Said Council for Global Equality’s chairman, Mark Bromley, "The United States must make it absolutely clear to Uganda that the passage of the bill, which includes a death penalty provision and criminalizes those who fail to report suspected homosexuals to the authorities, would substantially impact our bilateral relationship and our health investments in that country."

But in the religious and private spheres, the price for passing such a law might be limited. Pastor Rick Warren, the American mega-church founder who has done considerable charitable work in Africa, including in Uganda, has declined to issue a denunciation of the law; Warren told Newsweek’s Human Condition blog, "The fundamental dignity of every person, our right to be free, and the freedom to make moral choices are gifts endowed by God, our creator. However, it is not my personal calling as a pastor in America to comment or interfere in the political process of other nations," reported Boing Boing on Dec. 2.

Warren reiterated those sentiments during an appearance on Meet the Press. "As a pastor, my job is to encourage, to support. I never take sides."

And while two American cities saw protests organized by GLBT equality activists, the law has, for the most part, gone unnoticed by mainstream media.

Yoweri Museveni, the president of Uganda, has a reputation for anti-gay persecution. A July 3, 2008 EDGE article reported that Museveni, who seized power in 1986 and was elected to the presidency in 2006, heads an administration that "scapegoats LGBT activists, and harasses, detains and arrests them.
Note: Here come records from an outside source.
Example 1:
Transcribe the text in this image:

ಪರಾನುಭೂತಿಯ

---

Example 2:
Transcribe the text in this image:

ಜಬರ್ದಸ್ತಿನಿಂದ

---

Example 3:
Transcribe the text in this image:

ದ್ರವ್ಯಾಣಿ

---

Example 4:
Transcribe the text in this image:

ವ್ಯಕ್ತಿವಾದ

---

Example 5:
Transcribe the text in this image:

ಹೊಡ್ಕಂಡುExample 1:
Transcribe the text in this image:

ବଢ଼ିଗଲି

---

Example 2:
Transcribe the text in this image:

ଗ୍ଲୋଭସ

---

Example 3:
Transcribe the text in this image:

His officials ignore or outright condone anti-gay violence."

The article traces the nation’s anti-gay roots to early Western influences, reporting that, "Anti-gay laws and cultural prejudices date back to Catholic and Protestant missionaries, who arrived shortly before the United Kingdom declared the area a protectorate in the late 1800s. Two-thirds of Ugandans are Catholics or Anglicans."

Although some U.S. evangelicals and the Church of England have spoken out against the pending law, the U.K.’s Peter Tatchell, who heads up the GLBT equality group OutRage!, said that those religious organizations had not curbed homophobia, but rather had stoked anti-gay sentiment through church-backed abstinence-only anti-AIDS programs. Tatchell also said that the Anglican denomination "has also been preaching strongly against same-sex relationships."
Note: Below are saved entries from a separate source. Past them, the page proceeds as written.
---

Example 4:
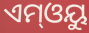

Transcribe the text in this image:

ଏମ୍ଓୟୁ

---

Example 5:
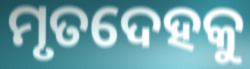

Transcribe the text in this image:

ମୃତଦେହକୁ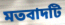
মতবাদটি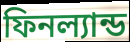
ফিনল্যান্ড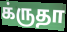
க்ருதாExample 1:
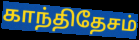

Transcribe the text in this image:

காந்திதேசம்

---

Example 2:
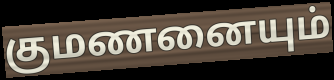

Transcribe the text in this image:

குமணனையும்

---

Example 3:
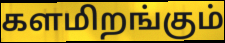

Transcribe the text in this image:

களமிறங்கும்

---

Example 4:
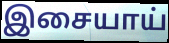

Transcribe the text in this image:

இசையாய்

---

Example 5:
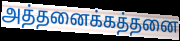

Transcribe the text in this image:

அத்தனைக்கத்தனைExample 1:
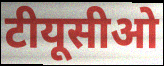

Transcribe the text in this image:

टीयूसीओ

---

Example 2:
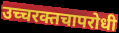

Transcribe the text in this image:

उच्चरक्तचापरोधी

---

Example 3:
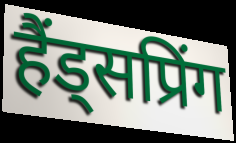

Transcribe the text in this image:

हैंड्सप्रिंग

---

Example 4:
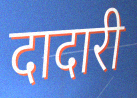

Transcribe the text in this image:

दादारी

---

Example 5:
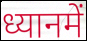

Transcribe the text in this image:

ध्यानमें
"The church hasn’t dealt kindly with anyone who disagrees with its institutionalized homophobia," noted the EDGE article. "It excommunicated Bishop Christopher Senyonjo for speaking out against the church’s homophobia."

"Most of the homophobia we face is perpetrated by religious leaders, who play a big role in the law processes," the leader of Sexual Minorities Uganda, Pepe J. Onziema, testified.
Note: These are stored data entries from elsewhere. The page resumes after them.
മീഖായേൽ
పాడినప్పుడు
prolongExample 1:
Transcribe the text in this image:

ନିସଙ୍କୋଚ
Metropolitan Community Churches Global Justice Ministry chairman Rev. Pat Baumgardner was one church official who denounced the nation’s climate of homophobia. "It’s horrendous," said Baumgardner. Even without the pending law having taken effect, "People who are out, and even people who are suspected, live with daily harassment and threats to their lives."

The leader of Gay Rights Uganda, who lives in exile and goes only by the name Kizza out of fear for his safety, said that gays are already subjected to extreme extrajudicial treatment, including "torture, arbitrary arrests and detention." Kizza said that gays and lesbians are beaten, raped, and even beheaded. Those who escape such abuses are often left to face another kind of violence: that of poverty. "A big number of LGBT people are illiterate, unemployed, and homeless," Kizza told EDGE.

Unmarried adults have to worry that they might be branded as gay, whether or not that might be true. "This has led many into living double lives and lack of true love expressions," said Kizza. "Lesbians end up as hetero-wives and gay-men as hetero-husbands." Anti-gay social pressure also results from a belief that gays bring suffering to the community as a whole, Kizza said: blame crop failures or other disasters are laid at the feet of gays. People known or suspected to be gay have been burned alive in an attempt at propitiation.